**Work required**
For each line below, print it again exactly as shown.

**Data under study**
━━━━━━━━━━

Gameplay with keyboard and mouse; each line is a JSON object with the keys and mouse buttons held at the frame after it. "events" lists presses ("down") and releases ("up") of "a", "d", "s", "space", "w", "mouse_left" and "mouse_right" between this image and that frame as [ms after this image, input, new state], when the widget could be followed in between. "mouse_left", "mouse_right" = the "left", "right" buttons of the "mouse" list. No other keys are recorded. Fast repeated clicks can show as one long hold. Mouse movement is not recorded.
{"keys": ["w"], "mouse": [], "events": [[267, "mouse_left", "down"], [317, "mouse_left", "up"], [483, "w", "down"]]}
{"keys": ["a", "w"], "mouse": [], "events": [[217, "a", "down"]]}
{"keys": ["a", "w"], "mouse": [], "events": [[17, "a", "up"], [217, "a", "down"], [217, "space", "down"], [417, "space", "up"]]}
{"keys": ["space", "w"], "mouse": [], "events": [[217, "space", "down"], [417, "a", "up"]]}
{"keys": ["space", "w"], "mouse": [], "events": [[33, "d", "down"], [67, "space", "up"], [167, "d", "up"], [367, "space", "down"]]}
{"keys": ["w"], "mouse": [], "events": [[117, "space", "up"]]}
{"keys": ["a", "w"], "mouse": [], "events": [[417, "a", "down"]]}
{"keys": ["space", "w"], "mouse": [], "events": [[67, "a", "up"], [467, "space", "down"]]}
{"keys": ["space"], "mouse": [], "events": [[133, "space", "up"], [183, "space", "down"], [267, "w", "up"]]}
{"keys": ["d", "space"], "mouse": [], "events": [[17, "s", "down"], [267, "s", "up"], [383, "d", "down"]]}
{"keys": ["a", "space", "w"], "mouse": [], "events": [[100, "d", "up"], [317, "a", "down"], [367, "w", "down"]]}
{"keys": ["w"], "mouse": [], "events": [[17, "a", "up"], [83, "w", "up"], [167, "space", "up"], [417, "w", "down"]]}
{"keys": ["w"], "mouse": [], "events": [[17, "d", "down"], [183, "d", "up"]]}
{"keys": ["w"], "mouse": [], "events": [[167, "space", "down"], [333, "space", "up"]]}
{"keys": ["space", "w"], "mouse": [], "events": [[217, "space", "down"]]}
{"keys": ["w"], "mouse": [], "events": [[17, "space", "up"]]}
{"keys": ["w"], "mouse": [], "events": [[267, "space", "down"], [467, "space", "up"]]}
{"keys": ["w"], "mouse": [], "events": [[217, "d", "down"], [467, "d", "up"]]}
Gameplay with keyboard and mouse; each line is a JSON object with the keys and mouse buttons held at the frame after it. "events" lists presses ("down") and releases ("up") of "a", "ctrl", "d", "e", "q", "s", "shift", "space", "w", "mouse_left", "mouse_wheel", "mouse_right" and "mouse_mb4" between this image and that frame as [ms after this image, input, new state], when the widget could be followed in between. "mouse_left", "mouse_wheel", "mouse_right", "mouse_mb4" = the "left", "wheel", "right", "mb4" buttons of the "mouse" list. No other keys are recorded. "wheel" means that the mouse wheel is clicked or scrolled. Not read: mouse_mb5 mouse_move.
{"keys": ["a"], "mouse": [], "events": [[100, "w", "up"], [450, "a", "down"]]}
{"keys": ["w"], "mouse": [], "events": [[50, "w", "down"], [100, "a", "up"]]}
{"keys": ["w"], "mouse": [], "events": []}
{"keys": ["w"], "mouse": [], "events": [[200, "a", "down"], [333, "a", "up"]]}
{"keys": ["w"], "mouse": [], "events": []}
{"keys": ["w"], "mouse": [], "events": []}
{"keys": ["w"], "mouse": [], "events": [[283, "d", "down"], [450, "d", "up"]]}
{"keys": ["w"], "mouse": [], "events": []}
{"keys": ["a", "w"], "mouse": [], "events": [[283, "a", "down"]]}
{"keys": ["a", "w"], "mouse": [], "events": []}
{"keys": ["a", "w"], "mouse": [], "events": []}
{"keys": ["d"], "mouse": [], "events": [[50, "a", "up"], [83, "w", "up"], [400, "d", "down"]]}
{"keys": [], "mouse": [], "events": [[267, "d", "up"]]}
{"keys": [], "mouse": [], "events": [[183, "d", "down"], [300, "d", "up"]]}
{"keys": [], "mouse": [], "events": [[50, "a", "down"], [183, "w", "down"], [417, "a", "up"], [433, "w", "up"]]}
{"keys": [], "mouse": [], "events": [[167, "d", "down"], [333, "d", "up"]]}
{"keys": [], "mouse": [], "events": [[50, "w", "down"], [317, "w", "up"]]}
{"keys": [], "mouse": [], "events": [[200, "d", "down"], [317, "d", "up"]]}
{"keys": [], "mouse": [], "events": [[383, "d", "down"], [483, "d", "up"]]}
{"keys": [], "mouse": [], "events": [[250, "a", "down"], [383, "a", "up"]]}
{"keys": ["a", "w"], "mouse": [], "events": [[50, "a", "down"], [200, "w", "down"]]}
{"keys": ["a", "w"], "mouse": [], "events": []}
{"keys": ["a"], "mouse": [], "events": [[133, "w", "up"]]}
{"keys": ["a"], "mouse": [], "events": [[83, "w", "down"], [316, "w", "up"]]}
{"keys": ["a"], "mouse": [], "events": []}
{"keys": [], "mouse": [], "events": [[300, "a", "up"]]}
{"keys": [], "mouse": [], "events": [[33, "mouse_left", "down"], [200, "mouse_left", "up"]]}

━━━━━━━━━━

**Task result**
Gameplay with keyboard and mouse; each line is a JSON object with the keys and mouse buttons held at the frame after it. "events" lists presses ("down") and releases ("up") of "a", "d", "s", "space", "w", "mouse_left" and "mouse_right" between this image and that frame as [ms after this image, input, new state], when the widget could be followed in between. "mouse_left", "mouse_right" = the "left", "right" buttons of the "mouse" list. No other keys are recorded. Fast repeated clicks can show as one long hold. Mouse movement is not recorded.
{"keys": ["w"], "mouse": [], "events": [[267, "mouse_left", "down"], [317, "mouse_left", "up"], [483, "w", "down"]]}
{"keys": ["a", "w"], "mouse": [], "events": [[217, "a", "down"]]}
{"keys": ["a", "w"], "mouse": [], "events": [[17, "a", "up"], [217, "a", "down"], [217, "space", "down"], [417, "space", "up"]]}
{"keys": ["space", "w"], "mouse": [], "events": [[217, "space", "down"], [417, "a", "up"]]}
{"keys": ["space", "w"], "mouse": [], "events": [[33, "d", "down"], [67, "space", "up"], [167, "d", "up"], [367, "space", "down"]]}
{"keys": ["w"], "mouse": [], "events": [[117, "space", "up"]]}
{"keys": ["a", "w"], "mouse": [], "events": [[417, "a", "down"]]}
{"keys": ["space", "w"], "mouse": [], "events": [[67, "a", "up"], [467, "space", "down"]]}
{"keys": ["space"], "mouse": [], "events": [[133, "space", "up"], [183, "space", "down"], [267, "w", "up"]]}
{"keys": ["d", "space"], "mouse": [], "events": [[17, "s", "down"], [267, "s", "up"], [383, "d", "down"]]}
{"keys": ["a", "space", "w"], "mouse": [], "events": [[100, "d", "up"], [317, "a", "down"], [367, "w", "down"]]}
{"keys": ["w"], "mouse": [], "events": [[17, "a", "up"], [83, "w", "up"], [167, "space", "up"], [417, "w", "down"]]}
{"keys": ["w"], "mouse": [], "events": [[17, "d", "down"], [183, "d", "up"]]}
{"keys": ["w"], "mouse": [], "events": [[167, "space", "down"], [333, "space", "up"]]}
{"keys": ["space", "w"], "mouse": [], "events": [[217, "space", "down"]]}
{"keys": ["w"], "mouse": [], "events": [[17, "space", "up"]]}
{"keys": ["w"], "mouse": [], "events": [[267, "space", "down"], [467, "space", "up"]]}
{"keys": ["w"], "mouse": [], "events": [[217, "d", "down"], [467, "d", "up"]]}
Gameplay with keyboard and mouse; each line is a JSON object with the keys and mouse buttons held at the frame after it. "events" lists presses ("down") and releases ("up") of "a", "ctrl", "d", "e", "q", "s", "shift", "space", "w", "mouse_left", "mouse_wheel", "mouse_right" and "mouse_mb4" between this image and that frame as [ms after this image, input, new state], when the widget could be followed in between. "mouse_left", "mouse_wheel", "mouse_right", "mouse_mb4" = the "left", "wheel", "right", "mb4" buttons of the "mouse" list. No other keys are recorded. "wheel" means that the mouse wheel is clicked or scrolled. Not read: mouse_mb5 mouse_move.
{"keys": ["a"], "mouse": [], "events": [[100, "w", "up"], [450, "a", "down"]]}
{"keys": ["w"], "mouse": [], "events": [[50, "w", "down"], [100, "a", "up"]]}
{"keys": ["w"], "mouse": [], "events": []}
{"keys": ["w"], "mouse": [], "events": [[200, "a", "down"], [333, "a", "up"]]}
{"keys": ["w"], "mouse": [], "events": []}
{"keys": ["w"], "mouse": [], "events": []}
{"keys": ["w"], "mouse": [], "events": [[283, "d", "down"], [450, "d", "up"]]}
{"keys": ["w"], "mouse": [], "events": []}
{"keys": ["a", "w"], "mouse": [], "events": [[283, "a", "down"]]}
{"keys": ["a", "w"], "mouse": [], "events": []}
{"keys": ["a", "w"], "mouse": [], "events": []}
{"keys": ["d"], "mouse": [], "events": [[50, "a", "up"], [83, "w", "up"], [400, "d", "down"]]}
{"keys": [], "mouse": [], "events": [[267, "d", "up"]]}
{"keys": [], "mouse": [], "events": [[183, "d", "down"], [300, "d", "up"]]}
{"keys": [], "mouse": [], "events": [[50, "a", "down"], [183, "w", "down"], [417, "a", "up"], [433, "w", "up"]]}
{"keys": [], "mouse": [], "events": [[167, "d", "down"], [333, "d", "up"]]}
{"keys": [], "mouse": [], "events": [[50, "w", "down"], [317, "w", "up"]]}
{"keys": [], "mouse": [], "events": [[200, "d", "down"], [317, "d", "up"]]}
{"keys": [], "mouse": [], "events": [[383, "d", "down"], [483, "d", "up"]]}
{"keys": [], "mouse": [], "events": [[250, "a", "down"], [383, "a", "up"]]}
{"keys": ["a", "w"], "mouse": [], "events": [[50, "a", "down"], [200, "w", "down"]]}
{"keys": ["a", "w"], "mouse": [], "events": []}
{"keys": ["a"], "mouse": [], "events": [[133, "w", "up"]]}
{"keys": ["a"], "mouse": [], "events": [[83, "w", "down"], [316, "w", "up"]]}
{"keys": ["a"], "mouse": [], "events": []}
{"keys": [], "mouse": [], "events": [[300, "a", "up"]]}
{"keys": [], "mouse": [], "events": [[33, "mouse_left", "down"], [200, "mouse_left", "up"]]}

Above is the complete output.